When was the last time you saw anyone use cash to pay for something?
Everywhere you go -- the gas station, the grocery store or even a ride in a cab -- consumers are passing on cash and using credit and debit cards instead.
This growing trend is having a huge impact on companies that specialize in electronic financial transactions. Visa (NYSE: V) has more than doubled in the past two years, climbing a market-crushing 109%. MasterCard (MA) looks much the same, up an equally impressive 96%.
But if you missed the huge gains in these two market leaders, don't worry -- history is about to repeat itself. There is a little-known company in the early stages of a long-term growth cycle that is being driven by the bullish trend in electronic financial transactions.
Heartland Payment Systems (HPY) is the fifth-largest payments processor in the United States, specializing in credit, debit and prepaid card processing, mobile commerce, e-commerce and payroll solutions. But although it's a Fortune 1000 company that provides services to more than 250,000 businesses in the U.S. and Canada, Heartland has a market cap of just $1.2 billion.
Much like Visa and MasterCard, Heartland has seen big gains in the past two years (it's up 67%). But unlike Visa and MasterCard, this small cap is still in the early stages of long-term growth. Heartland is aggressively pursuing the fastest-growing segment of the payment processing market: mobile payment systems.
Heartland just completed a successful pilot program in several major cities with LevelUp, a privately owned payments systems company, that lets customers make purchases with their smartphones using a mobile payment app. Heartland and LevelUp are expanding the pilot on a national basis.
In addition to strategic partnerships, Heartland is also growing by acquisition. In December, the company acquired ECSI, a leading provider of customized payment-processing solutions for the education industry. The acquisition will increase Heartland's roster of higher-education clients to more than 2,000 colleges and universities throughout North America. In January, Heartland said it had acquired Ovation Payroll, a leading payroll outsourcing company, which will significantly expand Heartland's presence in the fast-growing payroll services market.
Heartland is also committed to returning value to its shareholders. Its board approved a $50 million share repurchase program in November, which came on the heels of the company buying back $100 million in shares in just the past 12 months.
The run of good news has analysts projecting 2013 earnings of $2 a share, which would be a 21% increase from last year. Analysts are projecting earnings growth of 12% in 2014 and annual earnings growth of 16% over the next five years.
Risks to Consider: Small caps can be very volatile, owing to the difficulty in projecting sales and earnings growth. Although Heartland operates in an industry with high barriers to entry, small-cap companies are more vulnerable than their more established rivals to upstart competitors.
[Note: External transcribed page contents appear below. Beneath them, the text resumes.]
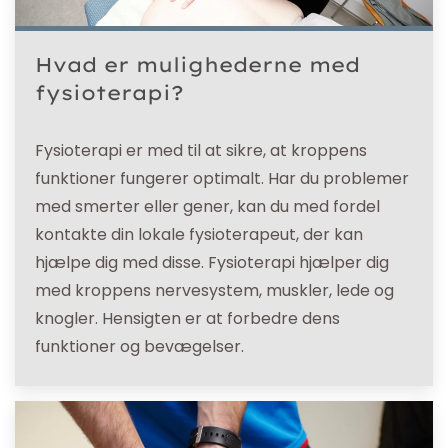
Hvad er mulighederne med
fysioterapi?
Fysioterapi er med til at sikre, at kroppens
funktioner fungerer optimalt. Har du problemer
med smerter eller gener, kan du med fordel
kontakte din lokale fysioterapeut, der kan
hjælpe dig med disse. Fysioterapi hjælper dig
med kroppens nervesystem, muskler, lede og
knogler. Hensigten er at forbedre dens
funktioner og bevægelser.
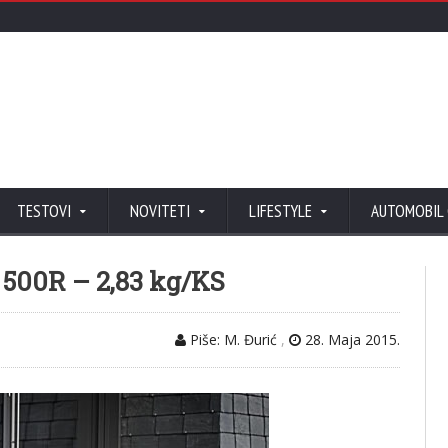
TESTOVI
NOVITETI
LIFESTYLE
AUTOMOBIL
 500R – 2,83 kg/KS
Piše: M. Đurić
,
28. Maja 2015.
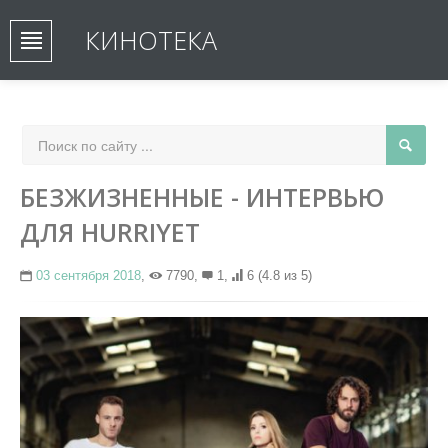
КИНОТЕКА
БЕЗЖИЗНЕННЫЕ - ИНТЕРВЬЮ
ДЛЯ HURRIYET
03 сентября 2018
,
7790,
1,
6
(4.8 из 5)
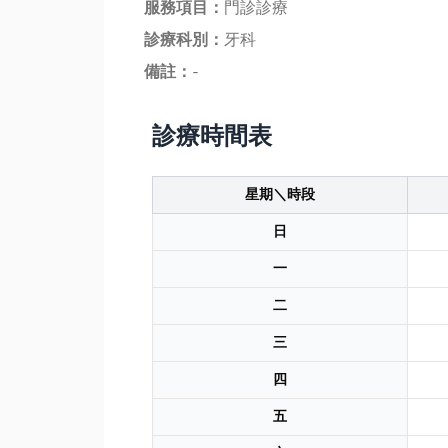
服務項目：
門診診療
診療科別：
牙科
備註：
-
診療時間表
星期＼時段
日
一
二
三
四
五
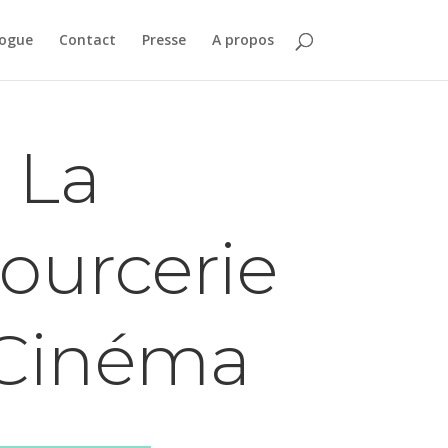
logue
Contact
Presse
A propos
La
ourcerie
Cinéma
Action to Take --> Electronic financial transactions continue to see huge growth as consumers move away from paper money. Heartland is in position to cash in on the trend, pursuing key segments of the payment processing market, creating strategic partnerships and rewarding shareholders with big share buybacks. But Heartland still looks undervalued. If Heartland returns to a P/E (price-to-earnings) ratio of 20 -- its average over the past eight years -- from its current trailing 12-month average of 17.5, shares would jump to $40, a 25% premium from current levels.